Lu Qiaolin, Ding Jiayuan, Li Lingxiao, Chang Yi
School of Artificial Intelligence, Jilin University, Qianjin Street 2699, 130010 Changchun, China.
Department of Computer Science and Engineering, Michigan State University, 220 Trowbridge Rd, East Lansing, MI 48824, United States.
Brief Bioinform. 2024 Nov 22;26(1). doi: 10.1093/bib/bbaf020.
Imaging-based spatial transcriptomics (iST), such as MERFISH, CosMx SMI, and Xenium, quantify gene expression level across cells in space, but more importantly, they directly reveal the subcellular distribution of RNA transcripts at the single-molecule resolution. The subcellular localization of RNA molecules plays a crucial role in the compartmentalization-dependent regulation of genes within individual cells.
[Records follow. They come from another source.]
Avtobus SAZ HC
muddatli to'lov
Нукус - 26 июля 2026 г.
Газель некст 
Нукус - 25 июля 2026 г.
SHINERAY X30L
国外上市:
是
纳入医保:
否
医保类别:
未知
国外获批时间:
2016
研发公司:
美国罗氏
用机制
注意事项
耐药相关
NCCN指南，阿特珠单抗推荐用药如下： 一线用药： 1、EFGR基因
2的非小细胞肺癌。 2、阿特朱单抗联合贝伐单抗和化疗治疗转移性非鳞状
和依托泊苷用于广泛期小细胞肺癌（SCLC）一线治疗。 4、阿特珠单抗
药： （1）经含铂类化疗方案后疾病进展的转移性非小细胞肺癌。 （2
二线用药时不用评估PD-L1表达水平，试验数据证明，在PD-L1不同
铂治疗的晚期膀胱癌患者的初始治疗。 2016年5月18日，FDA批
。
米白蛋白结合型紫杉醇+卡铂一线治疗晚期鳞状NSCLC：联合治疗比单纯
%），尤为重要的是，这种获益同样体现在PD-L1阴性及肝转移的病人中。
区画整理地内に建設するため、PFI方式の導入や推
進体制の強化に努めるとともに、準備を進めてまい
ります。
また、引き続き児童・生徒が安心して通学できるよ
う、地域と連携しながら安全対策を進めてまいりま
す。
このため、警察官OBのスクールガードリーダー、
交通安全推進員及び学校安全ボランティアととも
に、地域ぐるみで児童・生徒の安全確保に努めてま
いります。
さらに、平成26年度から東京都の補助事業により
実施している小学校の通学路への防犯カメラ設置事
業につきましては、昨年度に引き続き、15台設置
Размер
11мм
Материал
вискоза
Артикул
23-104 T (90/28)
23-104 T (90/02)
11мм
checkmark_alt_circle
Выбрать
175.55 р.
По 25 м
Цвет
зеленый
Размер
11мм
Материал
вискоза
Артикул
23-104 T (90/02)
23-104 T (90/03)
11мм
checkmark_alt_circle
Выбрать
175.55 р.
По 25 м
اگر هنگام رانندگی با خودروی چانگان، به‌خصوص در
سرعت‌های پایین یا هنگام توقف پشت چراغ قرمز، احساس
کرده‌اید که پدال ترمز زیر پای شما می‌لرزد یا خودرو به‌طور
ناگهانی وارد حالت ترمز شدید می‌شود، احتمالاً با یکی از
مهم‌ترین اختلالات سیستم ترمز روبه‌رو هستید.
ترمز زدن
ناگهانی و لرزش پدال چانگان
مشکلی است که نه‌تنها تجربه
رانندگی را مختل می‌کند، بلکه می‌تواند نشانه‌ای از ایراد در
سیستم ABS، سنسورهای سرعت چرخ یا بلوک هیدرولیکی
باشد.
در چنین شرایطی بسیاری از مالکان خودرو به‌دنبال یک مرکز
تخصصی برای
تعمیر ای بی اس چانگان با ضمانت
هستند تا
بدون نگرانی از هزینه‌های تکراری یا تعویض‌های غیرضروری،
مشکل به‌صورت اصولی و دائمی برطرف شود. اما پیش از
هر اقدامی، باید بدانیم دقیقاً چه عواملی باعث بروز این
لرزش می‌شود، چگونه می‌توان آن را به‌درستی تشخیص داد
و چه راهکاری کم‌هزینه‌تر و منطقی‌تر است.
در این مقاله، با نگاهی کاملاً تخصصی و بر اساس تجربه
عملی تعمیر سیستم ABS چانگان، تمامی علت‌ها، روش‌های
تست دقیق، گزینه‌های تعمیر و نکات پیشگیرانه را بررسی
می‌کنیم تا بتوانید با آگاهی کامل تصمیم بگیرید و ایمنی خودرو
Understanding the intracellular spatial distribution of RNA for a particular cell type thus not only improves the characterization of cell identity but also is of paramount importance in elucidating unique subcellular regulatory mechanisms specific to the cell type. However, current cell type annotation approaches of iST primarily utilize gene expression information while neglecting the spatial distribution of RNAs within cells. In this work, we introduce a semi-supervised graph contrastive learning method called Focus, the first method, to the best of our knowledge, that explicitly models RNA's subcellular distribution and community to improve cell type annotation. Focus demonstrates significant improvements over state-of-the-art algorithms across a range of spatial transcriptomics platforms, achieving improvements up to 27.8% in terms of accuracy and 51.9% in terms of F1-score for cell type annotation. Furthermore, Focus enjoys the advantages of intricate cell type-specific subcellular spatial gene patterns and providing interpretable subcellular gene analysis, such as defining the gene importance score. Importantly, with the importance score, Focus identifies genes harboring strong relevance to cell type-specific pathways, indicating its potential in uncovering novel regulatory programs across numerous biological systems.
基于成像的空间转录组学(iST),如MERFISH、CosMx SMI和Xenium,可在空间上对细胞间的基因表达水平进行量化,但更重要的是,它们能以单分子分辨率直接揭示RNA转录本的亚细胞分布。RNA分子的亚细胞定位在单个细胞内基因的区室化依赖性调控中起着关键作用。因此,了解特定细胞类型中RNA的细胞内空间分布不仅能改善细胞身份的表征,而且对于阐明该细胞类型特有的独特亚细胞调控机制也至关重要。然而,目前iST的细胞类型注释方法主要利用基因表达信息,而忽略了细胞内RNA的空间分布。在这项工作中,我们引入了一种名为Focus的半监督图对比学习方法,据我们所知,这是第一种明确对RNA的亚细胞分布和群落进行建模以改善细胞类型注释的方法。Focus在一系列空间转录组学平台上比现有算法有显著改进,在细胞类型注释的准确率方面提高了27.8%,F1分数方面提高了51.9%。此外,Focus具有复杂的细胞类型特异性亚细胞空间基因模式的优势,并能提供可解释的亚细胞基因分析,如定义基因重要性得分。重要的是,通过重要性得分,Focus识别出与细胞类型特异性途径密切相关的基因,表明其在揭示众多生物系统中新型调控程序方面的潜力。